Chefe indígena, defensor da Amazónia, sugerido para Nobel da Paz 2020

Desde os anos 1980, Raoni Metuktire é um defensor da luta pela preservação da floresta e dos povos indígenas da Amazónia.

Chefe Raoni Metuktire , líder de comunidade indígena na Amazónia
O Chefe Raoni Metuktire (foto de Fernando Frazão/Agência Brasil via Wikimedia Commons)

Um grupo de antropólogos e de ambientalistas decidiu nomear Raoni Metuktire, indígena brasileiro, chefe da tribo Caiapó e conhecido internacionalmente pela sua luta pela preservação da Amazónia e dos povos que nela habitam, como candidato ao Prémio Nobel da Paz de 2020.

O Comité Nobel Norueguês, que decide quem recebe o prémio anual, já aceitou a nomeação mas a Darcy Ribeiro Foundation, o grupo que sugeriu o nome do Chefe Raoni, ainda vai ter de completar o processo de nomeação, avança a Reuters. A Darcy Ribeiro Foundation, fundação dedicada a Darcy Ribeiro, um dos primeiros antropologistas brasileiros, escreveu também ao Presidente francês, Emmanuel Macron, a pedir o seu apoio à nomeação – Raoni reuniu-se duas vezes este ano com Macron, que foi um dos políticos mais críticos ao Brasil aquando dos incêndios que assolaram a Amazónia este Verão.
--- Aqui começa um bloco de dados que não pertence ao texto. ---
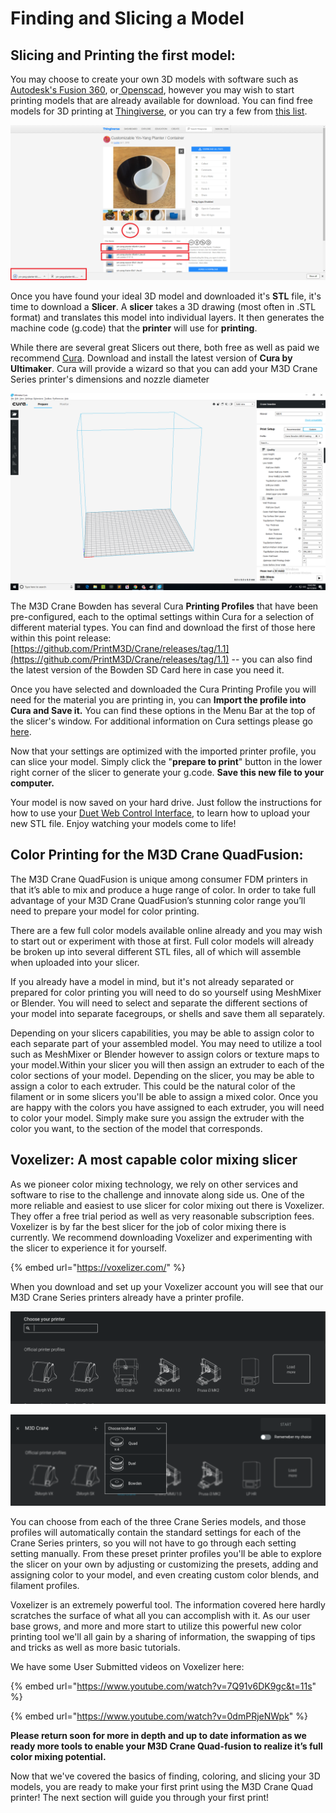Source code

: # Finding and Slicing a Model

## Slicing and Printing the first model: <a id="gmail-slicing-and-printing-the-first-model"></a>

You may choose to create your own 3D models with software such as [Autodesk's Fusion 360](https://www.autodesk.com/products/fusion-360/overview), or[ Openscad](http://www.openscad.org/downloads.html), however you may wish to start printing models that are already available for download. You can find free models for 3D printing at [Thingiverse](https://www.thingiverse.com/), or you can try a few from [this list](https://all3dp.com/1/free-stl-files-3d-printer-models-3d-print-files-stl-download/).

![](../.gitbook/assets/image%20%287%29.png)

Once you have found your ideal 3D model and downloaded it's **STL** file, it's time to download a **Slicer**. A **slicer** takes a 3D drawing \(most often in .STL format\) and translates this model into individual layers. It then generates the machine code \(g.code\) that the **printer** will use for **printing**.

While there are several great Slicers out there, both free as well as paid we recommend [Cura](https://ultimaker.com/en/products/ultimaker-cura-software). Download and install the latest version of **Cura by Ultimaker**. Cura will provide a wizard so that you can add your M3D Crane Series printer's dimensions and nozzle diameter

![Cura](../.gitbook/assets/cura1.png)

The M3D Crane Bowden has several Cura **Printing Profiles** that have been pre-configured, each to the optimal settings within Cura for a selection of different material types. You can find and download the first of those here within this point release:  [https://github.com/PrintM3D/Crane/releases/tag/1.1](https://github.com/PrintM3D/Crane/releases/tag/1.1) -- you can also find the latest version of the Bowden SD Card here in case you need it.

Once you have selected and downloaded the Cura Printing Profile you will need for the material you are printing in, you can **Import the profile into Cura and Save it.** You can find these options in the Menu Bar at the top of the slicer's window. For additional information on Cura settings please go [here](https://ultimaker.com/en/products/ultimaker-cura-software).

Now that your settings are optimized with the imported printer profile, you can slice your model. Simply click the "**prepare to print**" button in the lower right corner of the slicer to generate your g.code. **Save this new file to your computer.** 

Your model is now saved on your hard drive. Just follow the instructions for how to use your [Duet Web Control Interface](https://crane.printm3d.com/~/drafts/-LMGnnAn5_tvVgYh8GkJ/primary/v/master/duet-web-interface-new), to learn how to upload your new STL file. Enjoy watching your models come to life! 

## **Color Printing for the M3D Crane QuadFusion:**

The M3D Crane QuadFusion is unique among consumer FDM printers in that it’s able to mix and produce a huge range of color. In order to take full advantage of your M3D Crane QuadFusion’s stunning color range you’ll need to prepare your model for color printing.  


There are a few full color models available online already and you may wish to start out or experiment with those at first. Full color models will already be broken up into several different STL files, all of which will assemble when uploaded into your slicer.  

If you already have a model in mind, but it's not already separated or prepared for color printing you will need to do so yourself using MeshMixer or Blender. You will need to select and separate the different sections of your model into separate facegroups, or shells and save them all separately. 

Depending on your slicers capabilities, you may be able to assign color to each separate part of your assembled model. You may need to utilize a tool such as MeshMixer or Blender however to assign colors or texture maps to your model.Within your slicer you will then assign an extruder to each of the color sections of your model. Depending on the slicer, you may be able to assign a color to each extruder. This could be the natural color of the filament or in some slicers you'll be able to assign a mixed color. Once you are happy with the colors you have assigned to each extruder, you will need to color your model. Simply make sure you assign the extruder with the color you want, to the section of the model that corresponds.  

## **Voxelizer: A most capable color mixing slicer**

As we pioneer color mixing technology, we rely on other services and software to rise to the challenge and innovate along side us. One of the more reliable and easiest to use slicer for color mixing out there is Voxelizer. They offer a free trial period as well as very reasonable subscription fees. Voxelizer is by far the best slicer for the job of color mixing there is currently. We recommend downloading Voxelizer and experimenting with the slicer to experience it for yourself. 

{% embed url="https://voxelizer.com/" %}

When you download and set up your Voxelizer account you will see that our M3D Crane Series printers already have a printer profile. 

![](../.gitbook/assets/set-up.PNG)

![](../.gitbook/assets/set-up2.PNG)

You can choose from each of the three Crane Series models, and those profiles will automatically contain the standard settings for each of the Crane Series printers, so you will not have to go through each setting setting manually. From these preset printer profiles you'll be able to explore the slicer on your own by adjusting or customizing the presets, adding and assigning color to your model, and even creating custom color blends, and filament profiles. 

Voxelizer is an extremely powerful tool. The information covered here hardly scratches the surface of what all you can accomplish with it. As our user base grows, and more and more start to utilize this powerful new color printing tool we'll all gain by a sharing of information, the swapping of tips and tricks as well as more basic tutorials. 

We have some User Submitted videos on Voxelizer here:

{% embed url="https://www.youtube.com/watch?v=7Q91v6DK9gc&t=11s" %}

{% embed url="https://www.youtube.com/watch?v=0dmPRjeNWpk" %}

**Please return soon for more in depth and up to date information as we ready more tools to enable your M3D Crane Quad-fusion to realize it’s full color mixing potential.**    

Now that we've covered the basics of finding, coloring, and slicing your 3D models, you are ready to make your first print using the M3D Crane Quad printer! The next section will guide you through your first print!    


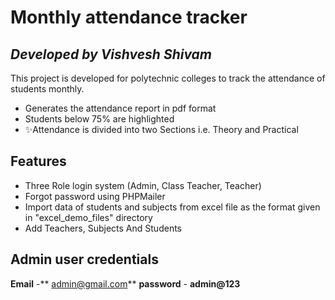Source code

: # Monthly attendance tracker
## _Developed by Vishvesh Shivam_

This project is developed for polytechnic colleges to track the attendance of students monthly.

- Generates the attendance report in pdf format
- Students below 75% are highlighted
- ✨Attendance is divided into two Sections i.e. Theory and Practical
## Features

- Three Role login system (Admin, Class Teacher, Teacher)
- Forgot password using PHPMailer
- Import data of students and subjects from excel file as the format given in "excel_demo_files" directory
- Add Teachers, Subjects And Students

## Admin user credentials
**Email** -** admin@gmail.com**
**password** - **admin@123**

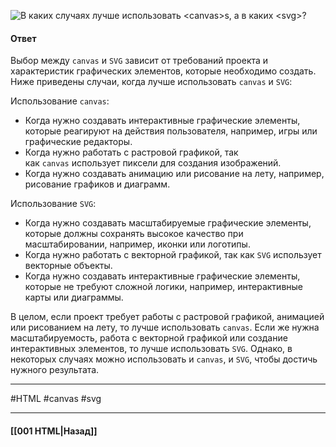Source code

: ![В каких случаях лучше использовать `<canvas>`s, а в каких `<svg>`?](https://youtu.be/rWEsjNWBoIE?t=390)

#### Ответ

Выбор между `canvas` и `SVG` зависит от требований проекта и характеристик графических элементов, которые необходимо создать. Ниже приведены случаи, когда лучше использовать `canvas` и `SVG`:

Использование `canvas`:
- Когда нужно создавать интерактивные графические элементы, которые реагируют на действия пользователя, например, игры или графические редакторы.
- Когда нужно работать с растровой графикой, так как `canvas` использует пиксели для создания изображений.
- Когда нужно создавать анимацию или рисование на лету, например, рисование графиков и диаграмм.

Использование `SVG`:
- Когда нужно создавать масштабируемые графические элементы, которые должны сохранять высокое качество при масштабировании, например, иконки или логотипы.
- Когда нужно работать с векторной графикой, так как `SVG` использует векторные объекты.
- Когда нужно создавать интерактивные графические элементы, которые не требуют сложной логики, например, интерактивные карты или диаграммы.

В целом, если проект требует работы с растровой графикой, анимацией или рисованием на лету, то лучше использовать `canvas`. Если же нужна масштабируемость, работа с векторной графикой или создание интерактивных элементов, то лучше использовать `SVG`. Однако, в некоторых случаях можно использовать и `canvas`, и `SVG`, чтобы достичь нужного результата.

___
#HTML #canvas #svg

___

#### [[001 HTML|Назад]]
Raoni Metuktire é um líder indígena na Amazónia mas a sua voz é escutada internacionalmente. Nos anos 1980, ficou conhecido pela participação numa campanha ao lado do músico Sting, que percorreu 17 países. Desde então, Raoni popularizou-se como um defensor da luta pela preservação da floresta e dos povos indígenas da Amazónia, criticando a visão de Bolsonaro de explorar cega e economicamente a maior floresta tropical do mundo.

Recorde-se que este Agosto terminou com a Amazónia a arder, num dos piores incêndios da última década. Dados oficiais indicam um aumento de 76% no número de incêndios neste 2019 em relação ao ano passado: 87 mil incêndios florestais nos primeiros oito meses do ano, o número mais alto desde 2010. Todavia, 2019 não foi o pior ano na história recente do Brasil: nos primeiros meses de 2005, foram registados 142 mil incêndios. Os incêndios deste ano estarão relacionados com queimadas de agricultores à procura de expandir as suas áreas de cultivo na Amazónia; o Governo brasileiro negou a relação e culpou o tempo seco.